## Extract
□ □ □ □ □ □ □
# Diesel smell in cabin coming off the highway



## 334lif3 (Jun 3, 2008)

Hola, 
I just picked up a 2009 Touareg TDI and must say I'm smitten. 

I love this thing. 

I have just one "issue" of concern. When I first picked it up and drove it home I noticed a bit of a diesel smell at intersections and when driving around town (in the vehicle mind you, not behind it. ;-) ). 

I took it in to the dealer ( I trust these guys, they've been good to me through all 3 now 4 of my dubs ) and they said they couldn't smell anything. Said they tested it on the rack, off the rack, took it out and drove it, and never smelled anything. They said to take it home and if I could still smell diesel to bring it back and they would give it a more intensive look. 

I didn't notice anything after taking it home and all seemed to be well for a day. I did my daily commute today and after coming off the highway noticed what seemed like a little bit of exhaust coming in the vents like the other day. It definitely goes away entirely if you turn off the climatronic. It's kind of faint, but still noticeable. Is this normal for a TDI Touareg? What should I have them look for? Am I being overly sensitive to the smell of the diesel since this is my first TDI?


----------



## TheDiesel Family (Jun 23, 2008)

That is definitely not a normal situation. You should not be able to smell anything inside (except the new car smell  ) 

The only time I smell something is when I back up through my own exhaust just after starting, and even then it is faint. If it is a raw diesel fuel smell, I would check around the filler for hose that is not tight, or in the engine compartment for a small fuel leak or seep. An exhaust smell would have to be a leak around the exhaust manifold or turbo. 

If the fuel small is more pronounced when the tank is full, I would lean toward a leak in the evaporative control hoses, and fill it and take it into the dealer again. 

Also check to make sure the back hatch is securely closed in case air is leaking in. It should be cinched by a motor when you close it.


----------



## kleinbus (Sep 9, 2008)

+2 to Diesel Family. 


I have driven most of my European life with diesels and owned about 20 diesel cars from MB, Audi, VW and Volvo, only time I smelled diesel was when actual diesel fuel was exposed so if you smell it all the way to cab then you have leak no matter how small, probably in engine compartment especially if changing the air ventilation makes difference.


----------



## 334lif3 (Jun 3, 2008)

It's not fuel I'm smelling, but more like exhaust. 

I guess i could get some soapy water and douse the turbo lines when they are cold and see if i can find any bubbles. 

They were more than happy to look again, but if they can't smell it they can't find it.


----------



## 334lif3 (Jun 3, 2008)

So I did some checking this morning before leaving for work. 

I started up the Touareg and the smell was present under the hood for a few minutes, but there was never any odor from the exhaust. Does the exhuast pre adblue smell like regular diesel exhaust? 

I thought it strange that the exhaust out of the tail pipe has essentially zero odor. After a few minutes of running I did not notice any odor at all under the hood either. So I don't know. Maybe I'm just super sesnsitive? 

Anyone around Salem with TDI experience that wants to come sniff my Touareg? :screwy:


----------



## truman77 (Feb 14, 2007)
□ □ □ □ □ □ □
## Jobs
**1)** In the forum thread about the Touareg's diesel smell, what happens to the smell when the climatronic is turned off?
**2)** Please summarize the forum thread about the Touareg's diesel smell in two sentences.
**3)** List every part or area of the vehicle that the reply from TheDiesel Family in the forum thread names as something to check or as a possible source of the smell.
□ □ □ □ □ □ □
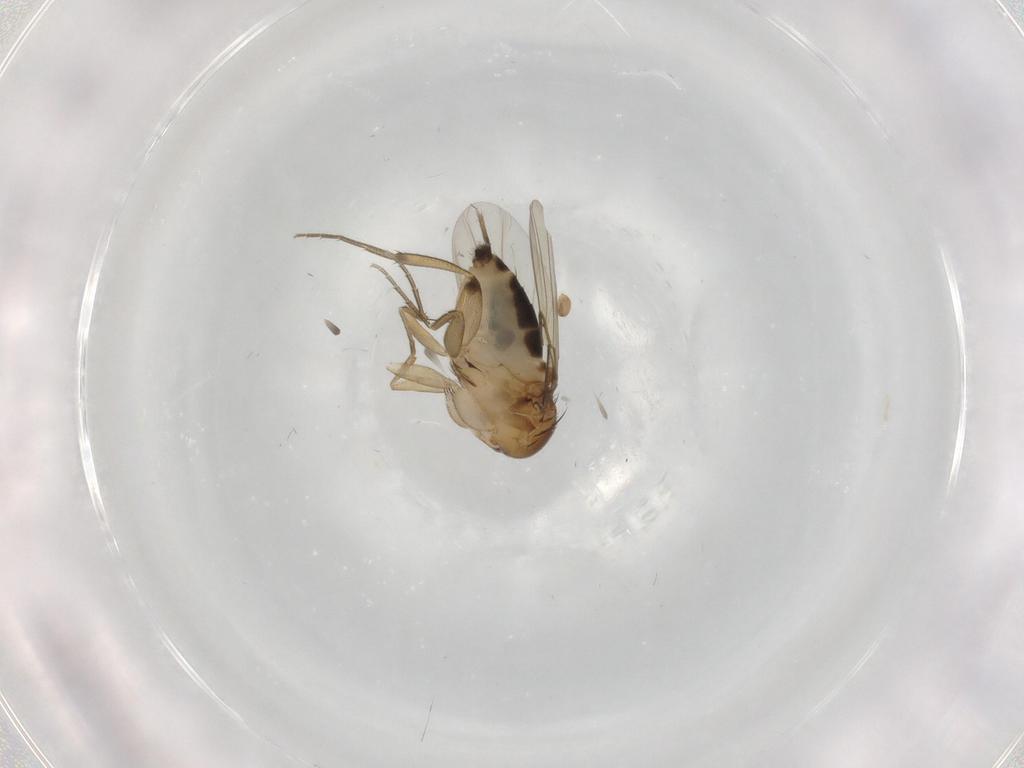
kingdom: Animalia
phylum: Arthropoda
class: Insecta
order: Diptera
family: Cecidomyiidae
□ □ □ □ □ □ □
## Problem solutions
**1)** It goes away entirely.

**2)** The owner of a newly bought 2009 Touareg TDI notices a faint exhaust-like smell coming through the vents that goes away when the climatronic is off, though the dealer could not smell anything. Replies say no smell should reach the cabin and suggest checking for fuel leaks around the filler or in the engine compartment, exhaust leaks around the manifold or turbo, leaks in the evaporative control hoses, and whether the back hatch is securely closed.

**3)**
- Hose around the filler
- Engine compartment
- Exhaust manifold
- Turbo
- Evaporative control hoses
- Back hatch